Last fall and this year, Douglas remains a leading rider on the Southern California circuit, but the "Riding for a Cure" logo can still be seen on the Panamanian reinsman's riding pants.
And as of Wednesday, the logo appears at Arlington once again on Bridgmohan's pants. Arlington's new leading rider, well in front in the standings, is riding at a 30 percent win clip.
As "Riding For A Cure's" founder, Gabriel -- a cancer survivor herself -- is largely responsible for "Riding For A Cure's" total contributions of more than $140,000 to cancer research, for without her, the entire concept would not have happened.
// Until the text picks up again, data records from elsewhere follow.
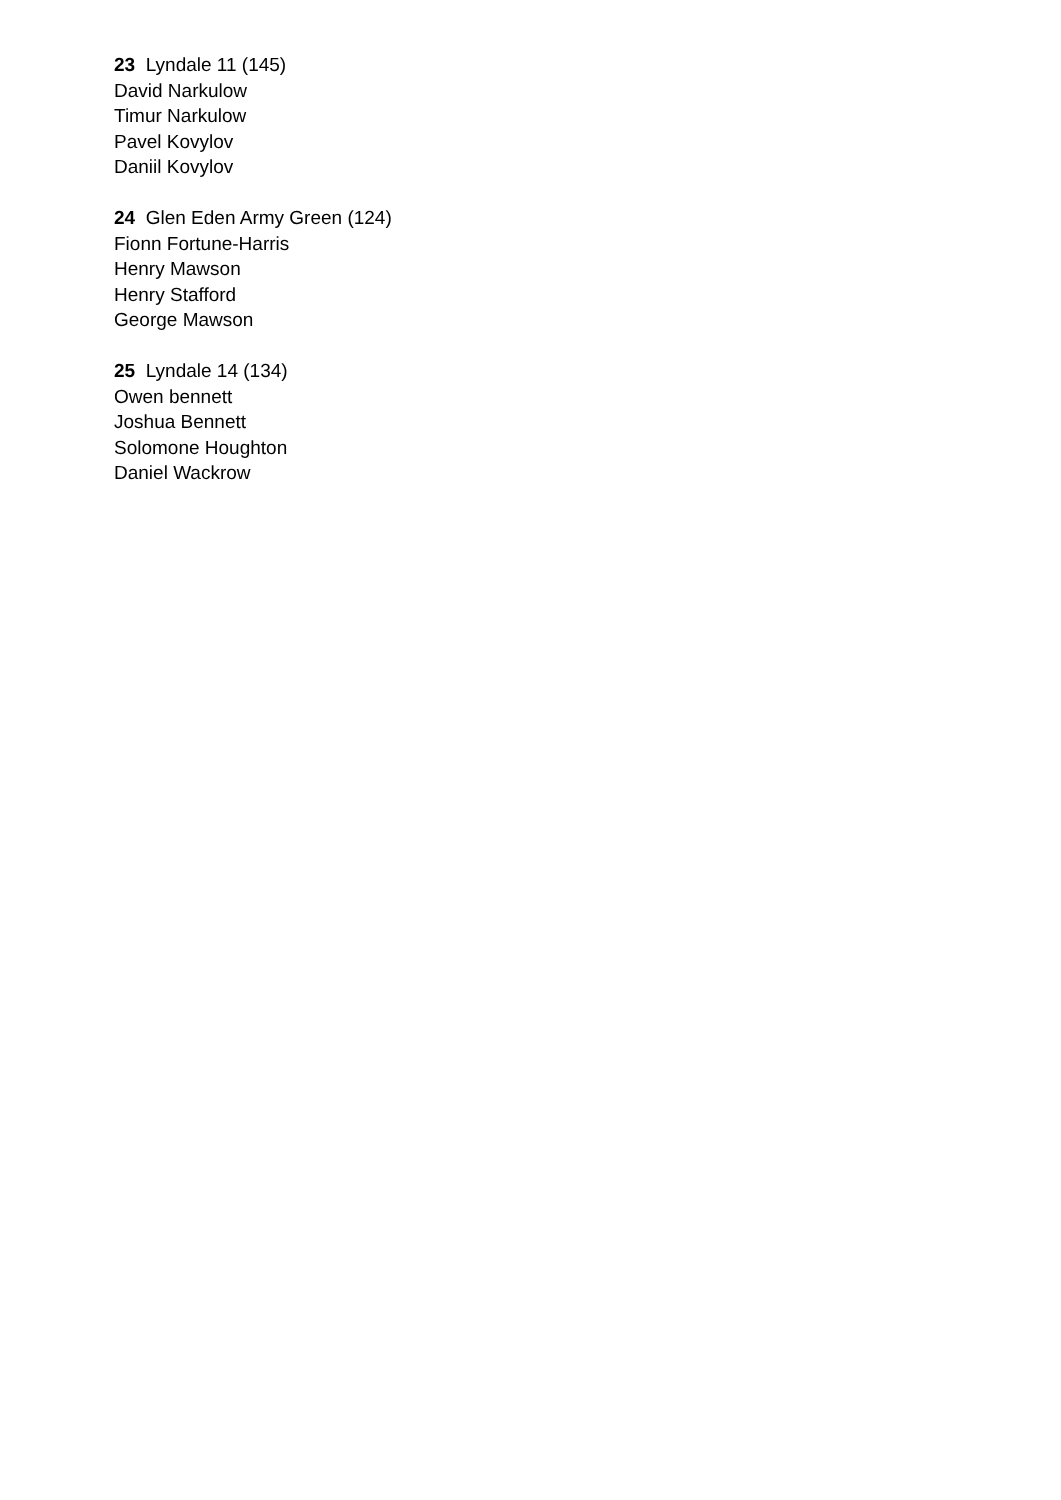23 Lyndale 11 (145)
David Narkulow
Timur Narkulow
Pavel Kovylov
Daniil Kovylov
24 Glen Eden Army Green (124)
Fionn Fortune-Harris
Henry Mawson
Henry Stafford
George Mawson
25 Lyndale 14 (134)
Owen bennett
Joshua Bennett
Solomone Houghton
Daniel Wackrow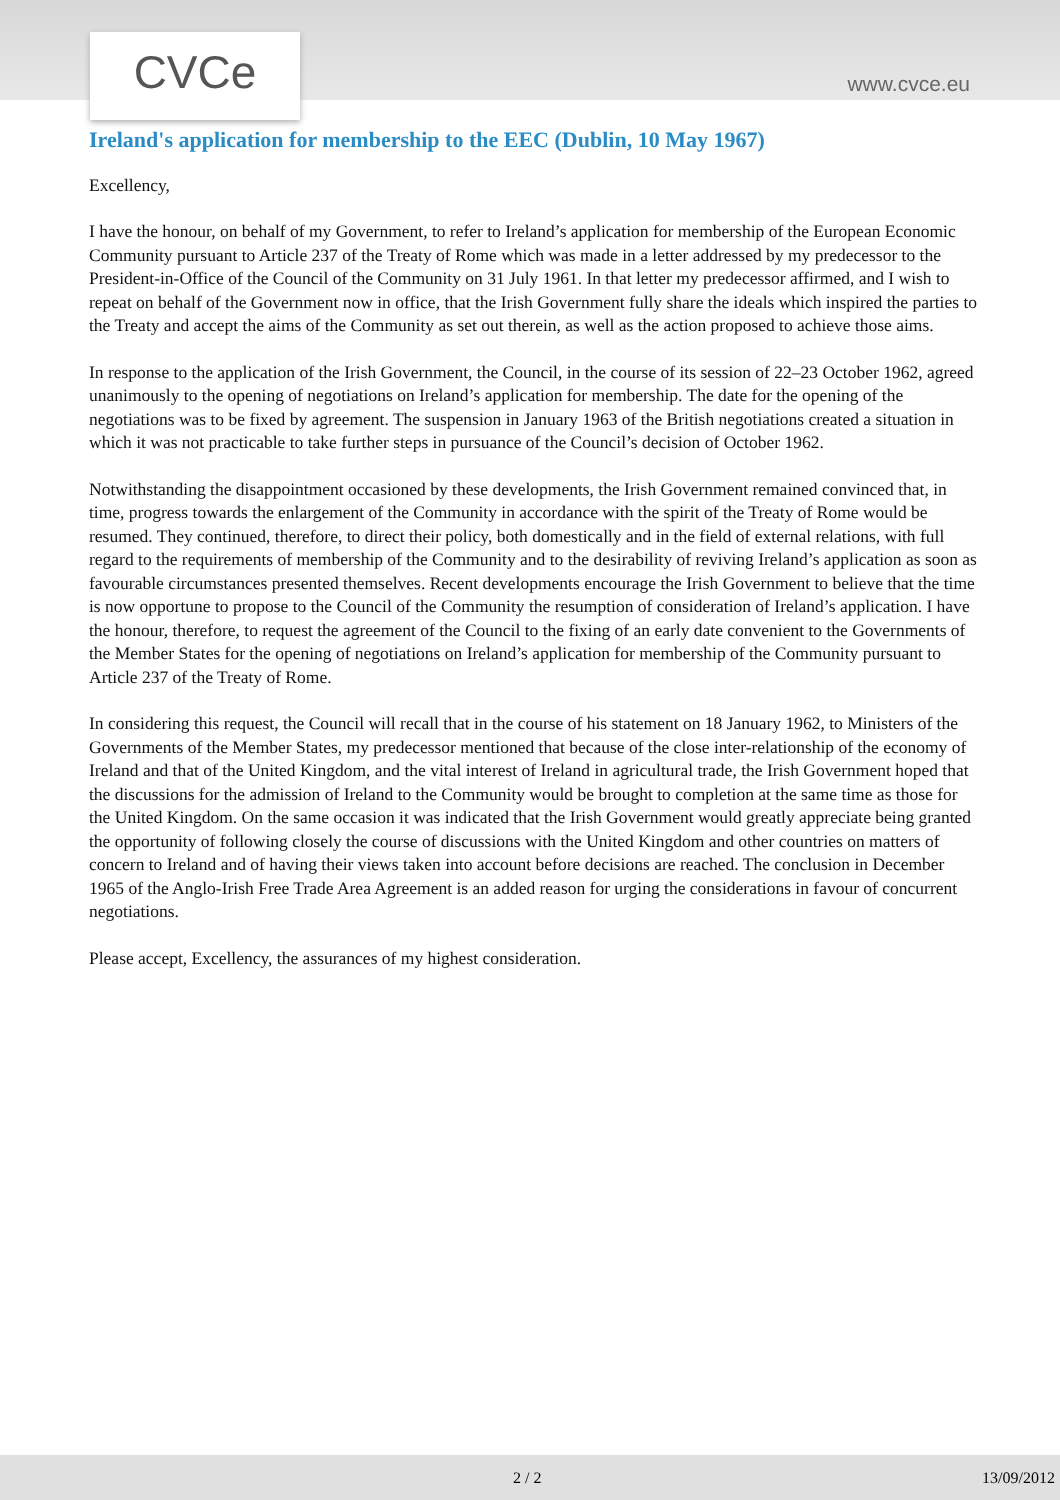CVCe www.cvce.eu
Ireland's application for membership to the EEC (Dublin, 10 May 1967)
Excellency,
I have the honour, on behalf of my Government, to refer to Ireland’s application for membership of the European Economic Community pursuant to Article 237 of the Treaty of Rome which was made in a letter addressed by my predecessor to the President-in-Office of the Council of the Community on 31 July 1961. In that letter my predecessor affirmed, and I wish to repeat on behalf of the Government now in office, that the Irish Government fully share the ideals which inspired the parties to the Treaty and accept the aims of the Community as set out therein, as well as the action proposed to achieve those aims.
In response to the application of the Irish Government, the Council, in the course of its session of 22–23 October 1962, agreed unanimously to the opening of negotiations on Ireland’s application for membership. The date for the opening of the negotiations was to be fixed by agreement. The suspension in January 1963 of the British negotiations created a situation in which it was not practicable to take further steps in pursuance of the Council’s decision of October 1962.
Notwithstanding the disappointment occasioned by these developments, the Irish Government remained convinced that, in time, progress towards the enlargement of the Community in accordance with the spirit of the Treaty of Rome would be resumed. They continued, therefore, to direct their policy, both domestically and in the field of external relations, with full regard to the requirements of membership of the Community and to the desirability of reviving Ireland’s application as soon as favourable circumstances presented themselves. Recent developments encourage the Irish Government to believe that the time is now opportune to propose to the Council of the Community the resumption of consideration of Ireland’s application. I have the honour, therefore, to request the agreement of the Council to the fixing of an early date convenient to the Governments of the Member States for the opening of negotiations on Ireland’s application for membership of the Community pursuant to Article 237 of the Treaty of Rome.
In considering this request, the Council will recall that in the course of his statement on 18 January 1962, to Ministers of the Governments of the Member States, my predecessor mentioned that because of the close inter-relationship of the economy of Ireland and that of the United Kingdom, and the vital interest of Ireland in agricultural trade, the Irish Government hoped that the discussions for the admission of Ireland to the Community would be brought to completion at the same time as those for the United Kingdom. On the same occasion it was indicated that the Irish Government would greatly appreciate being granted the opportunity of following closely the course of discussions with the United Kingdom and other countries on matters of concern to Ireland and of having their views taken into account before decisions are reached. The conclusion in December 1965 of the Anglo-Irish Free Trade Area Agreement is an added reason for urging the considerations in favour of concurrent negotiations.
Please accept, Excellency, the assurances of my highest consideration.
2 / 2 13/09/2012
However, her focus now is on this year's fundraiser.
"We would like the public to get more involved," said Gabriel, "so we're going to allow people to make pledges toward any jockey who will be involved in this year's ride."
The fourth annual "Riding For A Cure" has been scheduled for Sept. 12, with the ride starting at noon in Barrington Hills. Arlington's Lindsay Heil is serving as chairperson this year, and Lisa Dent, US 99's afternoon on-air personality, is this year's honorary chairperson and will be taking pledges on the air during her afternoon show.
Lisa Dent, like Christine Gabriel and countless others, is a cancer survivor.
While Arlington Park will offer its fans an opportunity to watch and wager on Saturday's 137th running of the Belmont Stakes, it will also offer an "Alex's Lemonade Stand" on the West side of the paddock from the time the gates open Saturday until the end of the day.
"Alex's Lemonade Stand" at Arlington will be one of many such stands across the country raising money for cancer research in conjunction with Saturday's Belmont Stakes, third and final leg of this year's Triple Crown. All will be operated in memory of Alexandra Scott, a young girl who died last summer at the age of 8 of neuroblastoma -- a cancer that causes malignant cells to form in nerve tissue -- usually in young children.
Afleet Alex, the heroic winner of this year's Preakness following a nearly tragic stumble -- as well as the morning line favorite for Saturday's Belmont Stakes -- has a portion of his earnings donated to cancer research by his connections.